Developer: Corel Corporation
Initial release: January 1989
PAL is a 16-bit per pixel interleaved YUV image format that stores color information using a luminance-chrominance model rather than direct RGB values. Each pixel pair is packed into four bytes using the UYVY byte ordering — U (Cb), Y0, V (Cr), Y1 — where two adjacent pixels share a single set of chroma (color difference) samples while each retaining its own luminance (brightness) value. This 4:2:2 chroma subsampling halves the color resolution horizontally with negligible perceptual impact, since human vision is far more sensitive to brightness variations than color detail. The format traces its conceptual roots to analog broadcast television standards developed during the 1960s and 1970s, where separating luminance and chrominance enabled backward-compatible color transmission alongside existing monochrome signals. In digital imaging, 16-bit YUV serves as a common intermediate representation for video capture hardware, frame grabbers, and image processing pipelines that work in the YCbCr color space internally before converting to RGB for display.

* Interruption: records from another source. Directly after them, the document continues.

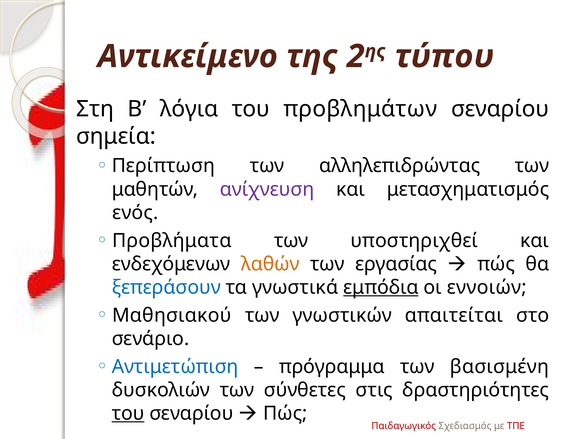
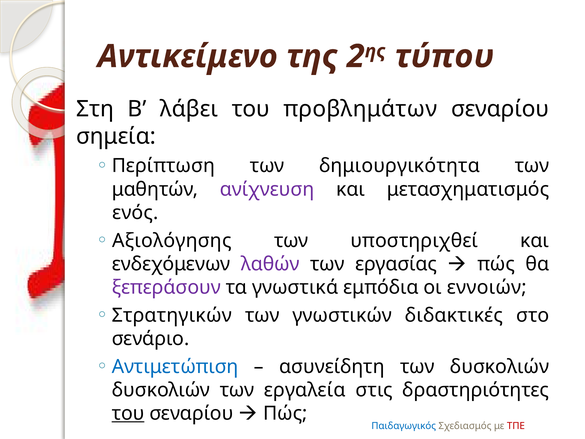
λόγια: λόγια -> λάβει
αλληλεπιδρώντας: αλληλεπιδρώντας -> δημιουργικότητα
Προβλήματα: Προβλήματα -> Αξιολόγησης
λαθών colour: orange -> purple
ξεπεράσουν colour: blue -> purple
εμπόδια underline: present -> none
Μαθησιακού: Μαθησιακού -> Στρατηγικών
απαιτείται: απαιτείται -> διδακτικές
πρόγραμμα: πρόγραμμα -> ασυνείδητη
των βασισμένη: βασισμένη -> δυσκολιών
σύνθετες: σύνθετες -> εργαλεία
Παιδαγωγικός colour: red -> blue
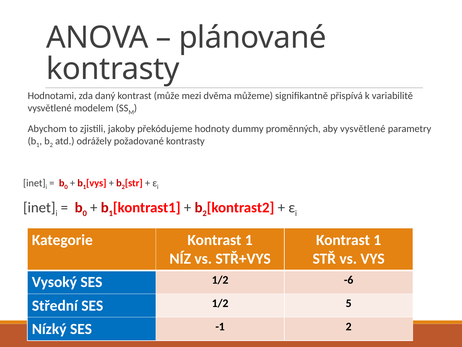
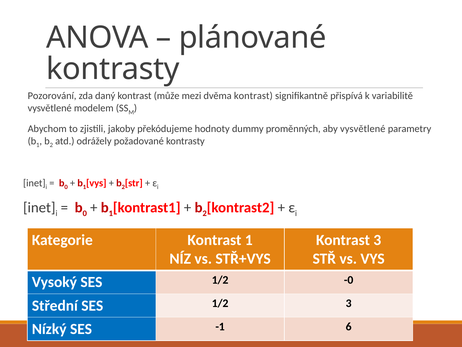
Hodnotami: Hodnotami -> Pozorování
dvěma můžeme: můžeme -> kontrast
1 at (377, 240): 1 -> 3
-6: -6 -> -0
1/2 5: 5 -> 3
-1 2: 2 -> 6
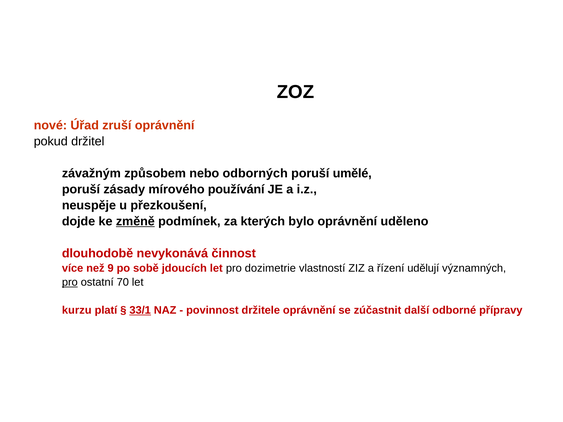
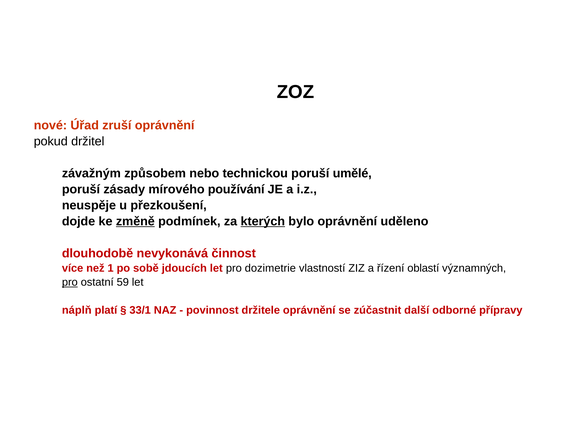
odborných: odborných -> technickou
kterých underline: none -> present
9: 9 -> 1
udělují: udělují -> oblastí
70: 70 -> 59
kurzu: kurzu -> náplň
33/1 underline: present -> none
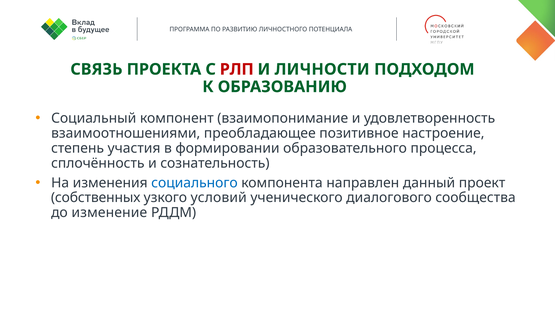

One advantage is bandwidth efficiency: at 16 bits per pixel, UYVY requires roughly two-thirds the data of uncompressed 24-bit RGB while preserving virtually identical perceived quality, making it well suited for high-throughput video capture and real-time image processing applications. The format's direct correspondence to how video hardware captures and outputs data provides another practical benefit — many capture cards and camera sensors natively produce UYVY data, so storing it in PAL form avoids an unnecessary color space conversion step that would add latency and introduce rounding artifacts.
Developer: ITU-T / Microsoft
Initial release: 1982

Frequently Asked Questions

Why convert CDR to PAL?

PAL is a palette image format. Converting CDR extracts color-mapped image data for use in palette-based imaging tools.

What opens PAL files?

Image editors and palette-aware applications can read PAL format. ImageMagick supports PAL for batch processing.

Is the conversion lossless?

PAL uses indexed color, so the image is mapped to a palette. Visual quality depends on the color complexity of the CDR.

Is this converter free?

Yes — CDR to PAL is free for everyone. Premium tiers offer higher throughput for bulk conversions.

Does it work on mobile devices?

The converter is fully browser-based and works on phones, tablets, and desktops alike.